Wham, paymaster, was attacked by robbers on May 11, 1889, his colored escort fought with such gallantry that every one of the soldiers was awarded a medal of honor or a certificate of merit. Some of them stood their ground although badly wounded, notably Sergeant Benjamin Brown, who continued to fight and to encourage his men until shot through both arms. In a fight against Apaches in the Cuchilo Negro Mountains of New Mexico on August 16, 1881, Moses Williams, First Sergeant of Troop I, Ninth Cavalry, displayed such gallantry that he was given a medal of honor by common consent. When the only officer with the detachment, Lieutenant Gustavus Valois, had his horse shot under him, and was cut off from his men, Sergeant Williams promptly rallied the detachment, and conducted the right flank in a running fight for several hours with such coolness, bravery, and unflinching devotion to duty that he undoubtedly saved the lives of at least three comrades. His action in standing by and rescuing Lieutenant Valois was the more noteworthy because he and his men were subjected, in an exposed position, to a heavy fire from a large number of Indians. For splendid gallantry against Indians, while serving as sergeant of Troop K, Ninth Cavalry, on May 14, 1880, and August 12, 1881, George Jordan was also given a medal of honor. Five of the medal of honor men now in the service are colored soldiers, while fifteen others have ”certificates of merit” also awarded for conspicuous deeds of bravery.

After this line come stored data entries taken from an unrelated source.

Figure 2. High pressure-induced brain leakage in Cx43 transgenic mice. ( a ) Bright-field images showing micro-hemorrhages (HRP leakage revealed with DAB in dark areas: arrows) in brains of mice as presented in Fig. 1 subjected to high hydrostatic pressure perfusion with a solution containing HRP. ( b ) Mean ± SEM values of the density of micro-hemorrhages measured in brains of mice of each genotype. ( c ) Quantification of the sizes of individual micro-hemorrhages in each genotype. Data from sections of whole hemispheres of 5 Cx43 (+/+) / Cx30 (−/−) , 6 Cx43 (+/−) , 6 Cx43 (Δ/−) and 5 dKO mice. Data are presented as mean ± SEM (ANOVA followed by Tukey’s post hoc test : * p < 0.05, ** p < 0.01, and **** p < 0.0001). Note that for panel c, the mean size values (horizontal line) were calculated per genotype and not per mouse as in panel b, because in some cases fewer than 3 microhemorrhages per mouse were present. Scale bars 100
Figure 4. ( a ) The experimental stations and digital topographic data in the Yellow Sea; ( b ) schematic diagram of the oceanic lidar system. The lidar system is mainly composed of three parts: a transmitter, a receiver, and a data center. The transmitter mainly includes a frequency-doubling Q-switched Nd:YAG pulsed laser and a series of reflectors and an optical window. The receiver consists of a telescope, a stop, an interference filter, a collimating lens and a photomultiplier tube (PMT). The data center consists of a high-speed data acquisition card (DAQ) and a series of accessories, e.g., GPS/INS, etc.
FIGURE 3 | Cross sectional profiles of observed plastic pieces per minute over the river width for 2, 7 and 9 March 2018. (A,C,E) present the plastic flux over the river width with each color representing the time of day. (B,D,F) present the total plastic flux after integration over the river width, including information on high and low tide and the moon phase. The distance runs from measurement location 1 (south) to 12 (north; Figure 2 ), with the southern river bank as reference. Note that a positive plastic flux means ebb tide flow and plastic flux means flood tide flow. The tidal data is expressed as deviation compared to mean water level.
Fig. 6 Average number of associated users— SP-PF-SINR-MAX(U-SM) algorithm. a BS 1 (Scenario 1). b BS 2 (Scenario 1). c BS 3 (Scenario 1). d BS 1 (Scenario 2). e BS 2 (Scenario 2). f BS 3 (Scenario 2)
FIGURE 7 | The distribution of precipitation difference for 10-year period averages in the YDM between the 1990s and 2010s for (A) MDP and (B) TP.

It was not until the battle of Santiago, however, that the bulk of the American people realized that the standing army comprised regiments composed wholly of black men. Up to that time only one company of colored soldiers had served at a post east of the Mississippi. Even Major, later Brigadier-General, Guy V. Henry's gallop to the rescue of the Seventh Cavalry on December 30, 1890, with four troops of the Ninth Cavalry, attracted but little attention. This feat was the more remarkable because Major Henry's command had just completed a march of more than one hundred miles in twenty-four hours. But in the battle at Santiago, the four colored regiments won praise from all sides, particularly for their advance upon Kettle Hill, in which the Rough Riders also figured. From the very beginning of the movement of the army after its landing, the negro troops were in the front of the fighting, and contributed largely to the successful result. Although they suffered heavy losses, especially in officers, the men fought with the same gallantry they had displayed on the plains, as is attested by the honors awarded. In every company there were instances of personal gallantry.
The first sergeants especially lived up to the responsibilities placed upon them. The color sergeant of the Tenth Cavalry, Adam Houston, bore to the front not only his own flags, but those of the Third Cavalry when the latter's color sergeant was shot down. In several emergencies where troops or companies lost their white officers, the senior sergeants took command and handled their men in a faultless manner, notably in the Tenth Cavalry.
Indeed, the conduct of these men has done much to dispel the old belief that colored soldiers will fight only when they have efficient white officers. This may well have been true at one period of the civil war when the colored race as a whole had never even had the responsibilities attaching to free men. It is growing less and less true as time pa.s.ses and better educated men enter the ranks. In recognition of their achievements at Santiago a number of these black non-commissioned officers were made commissioned officers in several of the so-called ”immune” regiments of United States Volunteers raised in July, 1898.